__The problem__.
In the listing below, the lines starting with the line with "[81,920,137,936] mongo ->" and going on through the line with "[113,1191,206,1205] installation ->" are to be reproduced exactly, and only those.

__The records__.
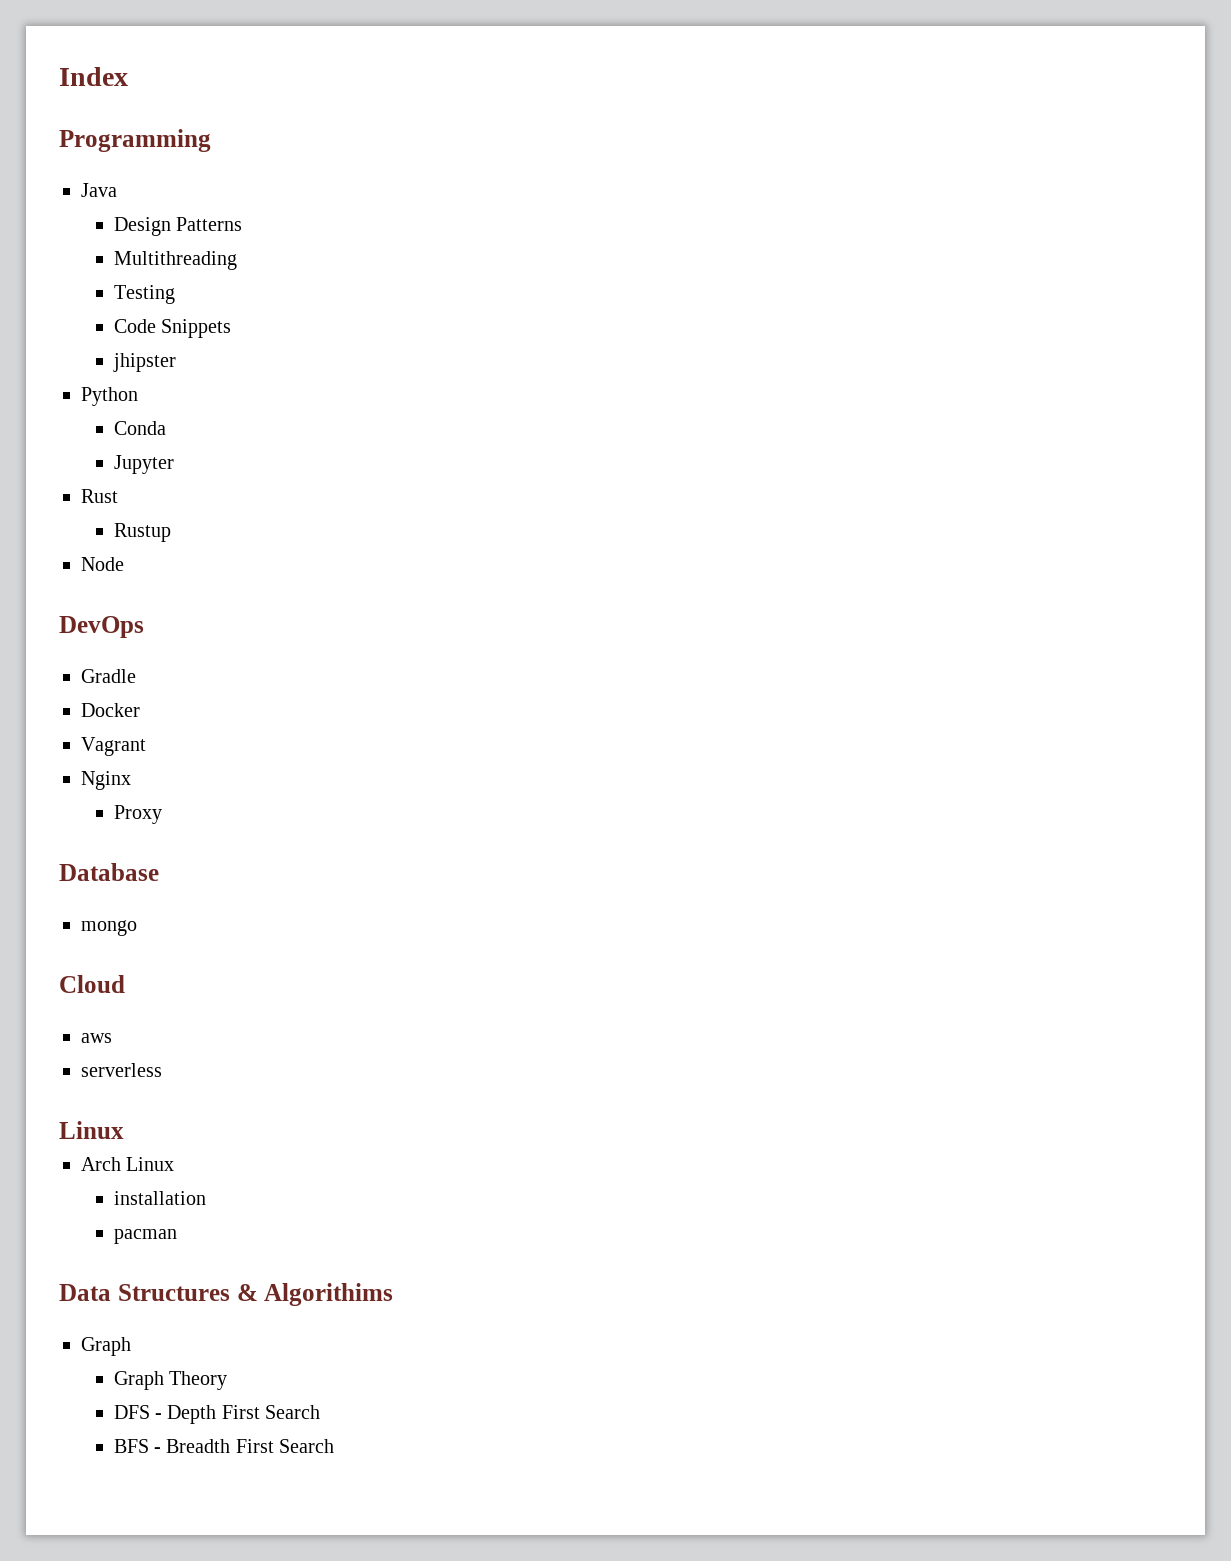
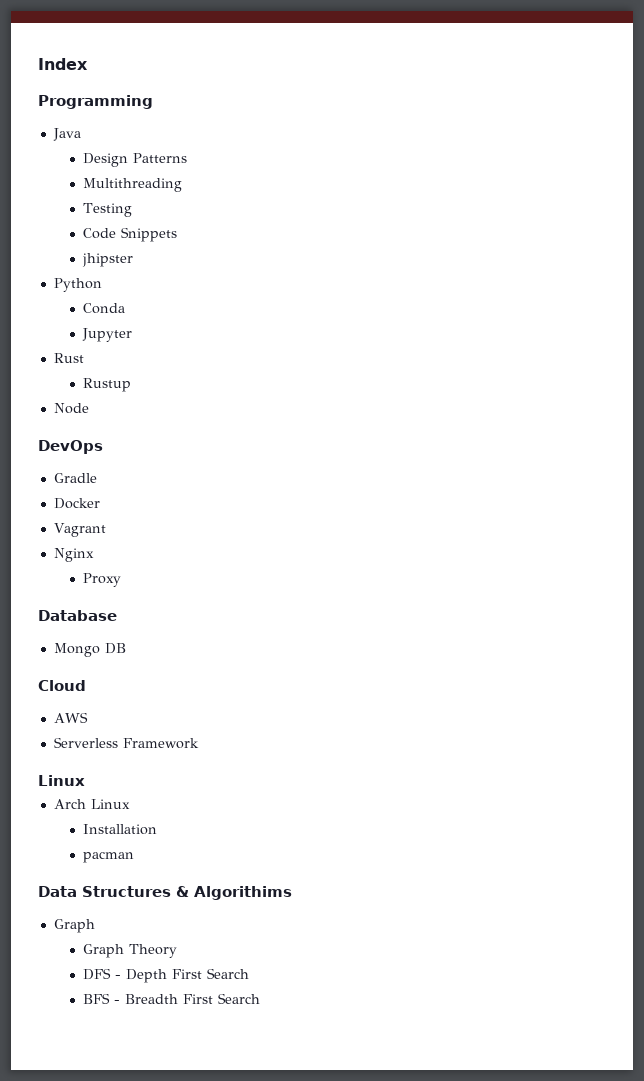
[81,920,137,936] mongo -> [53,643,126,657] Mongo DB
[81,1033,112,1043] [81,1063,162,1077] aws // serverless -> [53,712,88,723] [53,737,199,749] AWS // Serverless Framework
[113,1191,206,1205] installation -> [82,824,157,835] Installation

...

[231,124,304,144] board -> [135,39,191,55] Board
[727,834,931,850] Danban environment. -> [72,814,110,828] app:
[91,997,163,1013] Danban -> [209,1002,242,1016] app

__Response area__.
[81,920,137,936] mongo -> [53,643,126,657] Mongo DB
[81,1033,112,1043] [81,1063,162,1077] aws // serverless -> [53,712,88,723] [53,737,199,749] AWS // Serverless Framework
[113,1191,206,1205] installation -> [82,824,157,835] Installation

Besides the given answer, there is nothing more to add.